Y, entre Cuatro Caminos y Nuevos Ministerios, me vino a la memoria la última vez que yo tuve una conversación sobre Whitman (bueno, y la única, creo)

Fue en el Sakara. El Sakara era un garito del barrio, felizmente cerrado ya, cuyas dos únicas virtudes eran que tenía billar y que cerraba a unas horas demenciales incluso entre semana. Lógicamente, funcionaba como vertedero de todos los demás bares del barrio, (incluido nuestro añorado Enredos, patria de todos los CHSF) y de todas las rupturas sentimentales del barrio.

Yo estaba levemente afectado y acababa de echar una partida de billar con una moza conocida de los bares de la zona y recientemente divorciada. Estábamos tomándonos una cerveza en la barra y, de pronto, me dice algo de Whitman. Yo, claro está, había echado un vistazo en la Facultad a “Hojas de hierba” o al “Canto a mí mismo” o algo de eso, más que nada para poder mantener a distancia a las novias de mis amigos; pero, justo en ese momento, daba la casualidad de que me estaba leyendo su diario de la guerra civil, cuando el hombre andaba por los hospitales de campaña ejerciendo de enfermero de almas sin titulación.

Eso me dio bastante juego, como es lógico, porque cuando una tía saca a Walt Whitman a colación se refiere siempre a la poesía, “Oh capitán, mi capitán” y todas esas cosas, y quedas de lo más culto, hablándoles de otra faceta suya. En realidad, ya estaba empezando a contarle (cosas de la Mahou) que es que al insigne vate de la barba florida le ponían los efebos de uniforme con grandes mutilaciones, cuando me di cuenta de que qué cojones hacía yo hablando de un poeta yanki (y encima maricón) (perdón, cosas de la Mahou) en la barra del Sákara a las tantas de un miércoles con la ex de un vecino. Obviamente, sólo había una respuesta: que padecía un trance de imbecilidad transitoria.

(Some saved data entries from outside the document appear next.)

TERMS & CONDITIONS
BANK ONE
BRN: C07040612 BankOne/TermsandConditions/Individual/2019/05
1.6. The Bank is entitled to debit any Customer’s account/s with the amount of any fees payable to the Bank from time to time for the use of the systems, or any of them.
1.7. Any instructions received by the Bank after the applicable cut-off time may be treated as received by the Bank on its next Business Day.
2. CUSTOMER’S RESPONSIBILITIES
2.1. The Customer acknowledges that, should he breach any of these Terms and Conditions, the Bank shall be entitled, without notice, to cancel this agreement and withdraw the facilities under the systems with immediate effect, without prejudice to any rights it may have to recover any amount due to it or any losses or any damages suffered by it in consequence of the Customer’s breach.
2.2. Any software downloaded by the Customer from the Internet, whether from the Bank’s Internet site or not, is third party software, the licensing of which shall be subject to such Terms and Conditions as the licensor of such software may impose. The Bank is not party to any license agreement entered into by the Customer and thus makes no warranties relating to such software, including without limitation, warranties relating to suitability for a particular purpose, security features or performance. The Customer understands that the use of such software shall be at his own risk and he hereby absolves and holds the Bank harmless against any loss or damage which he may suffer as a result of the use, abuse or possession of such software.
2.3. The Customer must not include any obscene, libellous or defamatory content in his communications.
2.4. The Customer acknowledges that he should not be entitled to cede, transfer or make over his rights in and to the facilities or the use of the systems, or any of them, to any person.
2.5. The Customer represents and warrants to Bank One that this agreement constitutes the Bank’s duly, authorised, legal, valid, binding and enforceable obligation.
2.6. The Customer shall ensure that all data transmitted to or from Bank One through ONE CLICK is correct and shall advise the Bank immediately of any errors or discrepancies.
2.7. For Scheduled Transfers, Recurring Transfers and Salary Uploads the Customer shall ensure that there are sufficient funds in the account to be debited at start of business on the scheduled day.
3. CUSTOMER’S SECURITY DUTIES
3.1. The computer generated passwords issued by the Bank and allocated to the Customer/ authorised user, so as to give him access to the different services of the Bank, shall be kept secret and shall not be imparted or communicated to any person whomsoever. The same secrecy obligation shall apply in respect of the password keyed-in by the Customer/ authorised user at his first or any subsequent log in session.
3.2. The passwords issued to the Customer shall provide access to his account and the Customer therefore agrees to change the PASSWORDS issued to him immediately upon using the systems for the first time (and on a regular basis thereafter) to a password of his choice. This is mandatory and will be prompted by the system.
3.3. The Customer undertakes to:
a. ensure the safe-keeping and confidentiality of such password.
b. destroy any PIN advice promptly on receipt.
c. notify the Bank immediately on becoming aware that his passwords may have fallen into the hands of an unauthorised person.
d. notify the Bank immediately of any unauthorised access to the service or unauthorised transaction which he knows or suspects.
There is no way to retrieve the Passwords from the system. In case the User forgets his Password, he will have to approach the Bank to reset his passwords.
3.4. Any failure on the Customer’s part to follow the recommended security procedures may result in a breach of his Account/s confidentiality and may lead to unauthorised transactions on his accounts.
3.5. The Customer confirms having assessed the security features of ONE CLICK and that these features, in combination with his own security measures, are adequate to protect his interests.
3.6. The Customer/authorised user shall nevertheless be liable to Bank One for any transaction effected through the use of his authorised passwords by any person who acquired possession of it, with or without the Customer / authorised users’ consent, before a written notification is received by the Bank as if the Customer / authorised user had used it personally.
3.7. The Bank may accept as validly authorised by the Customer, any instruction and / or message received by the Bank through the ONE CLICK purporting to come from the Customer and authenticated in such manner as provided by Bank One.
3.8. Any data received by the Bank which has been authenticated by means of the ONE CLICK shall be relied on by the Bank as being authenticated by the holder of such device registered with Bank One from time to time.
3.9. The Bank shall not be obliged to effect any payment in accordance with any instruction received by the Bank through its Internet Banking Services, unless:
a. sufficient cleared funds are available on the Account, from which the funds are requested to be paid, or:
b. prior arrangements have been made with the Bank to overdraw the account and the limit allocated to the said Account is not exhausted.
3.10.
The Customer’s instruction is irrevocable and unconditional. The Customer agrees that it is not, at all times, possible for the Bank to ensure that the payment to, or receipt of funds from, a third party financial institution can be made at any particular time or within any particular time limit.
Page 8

- Oye, fulanita: ¿a ti te parece que vamos a follar esta noche?
- Eeh... Pues yo creo que no.
- No, si lo digo porque es que si no, no se qué hago hablando de Walt Whitman con las horas que son, que mañana tengo que currar.
- Pero tío, ¿cómo puedes ser tan bestia?

Para eso, he de confesarlo, no tuve respuesta (cosas de la Mahou)

Nota bene: no me guardó rencor. De hecho, volvimos a jugar al billar alguna vez, pero no volvimos, ni a hablar de Whitman, ni a hacer intención de otra cosa.